Weinig jongeren proberen tabak te kopen

Slechts negen procent van de jongeren onder de 16 jaar probeert sigaretten te kopen. De naleving van de huidige leeftijdsgrens is daarmee hoog, schrijft staatssecretaris van Volksgezondheid Martin van Rijn (PvdA) in antwoord op Kamervragen van Pia Dijkstra (D66).

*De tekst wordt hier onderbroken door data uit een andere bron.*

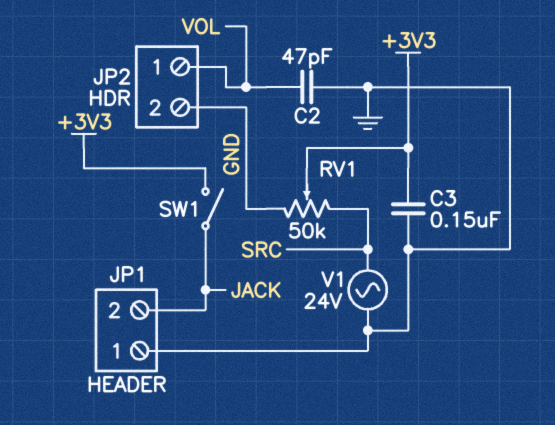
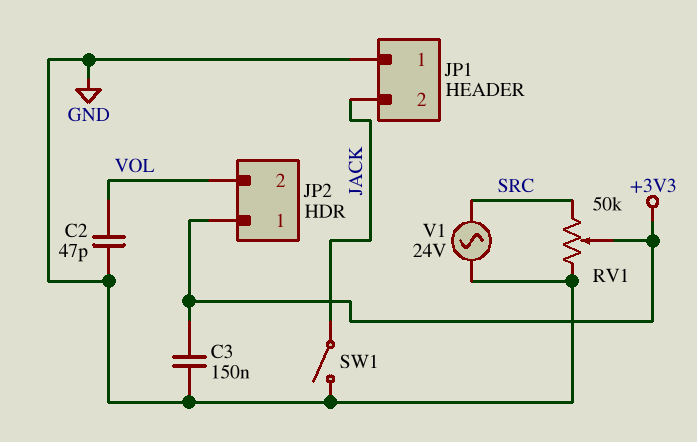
JP2 pin 1: VOL -> +3V3
JP2 pin 2: GND -> VOL
SW1: switch (+3V3, JACK) -> switch (GND, JACK)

De bewindsman bevestigt dat de afgelopen jaren steeds minder is gecontroleerd op de verkoop van sigaretten aan jongeren onder de 16 jaar. Vorig jaar werden zo'n negenhonderd controles uitgevoerd, tegenover bijna negenduizend in 2010. De jaren daarvoor varieerde het aantal controles tussen de twee- en de vijfduizend.

Reden voor de afname was de handhaving van het rookverbod in de horeca, dat prioriteit had en extra controleurs van de Nederlandse Voedsel- en Warenautoriteit (NVWA) vergde. Niettemin krijgt de handhaving van de leeftijdgrens vanaf volgend jaar weer prioriteit. Van Rijn schreef begin deze maand al aan de Kamer dat er een speciaal 'tabaksteam' komt, dat onder meer de leeftijdsgrens zal controleren.

Het kabinet kondigde eerder al aan dat de leeftijdsgrens voor de verkoop van tabak omhooggaat van 16 naar 18 jaar. Van Rijn is het niet met Dijkstra eens dat de verhoging geen zin heeft, aangezien de huidige grens 'niet eens gehandhaafd kan worden'. Volgens de bewindsman heeft de verhoging wel degelijk zin. Niet alleen houdt een meerderheid van de jongeren zich aan de wet, ook wordt hiermee een duidelijke boodschap afgegeven.

"Het verhogen van de leeftijdsgrens voor de verkoop van tabak versterkt de al ingezette verandering in de sociale norm ten aanzien van roken", schrijft Van Rijn. "Niet-roken wordt steeds meer de norm."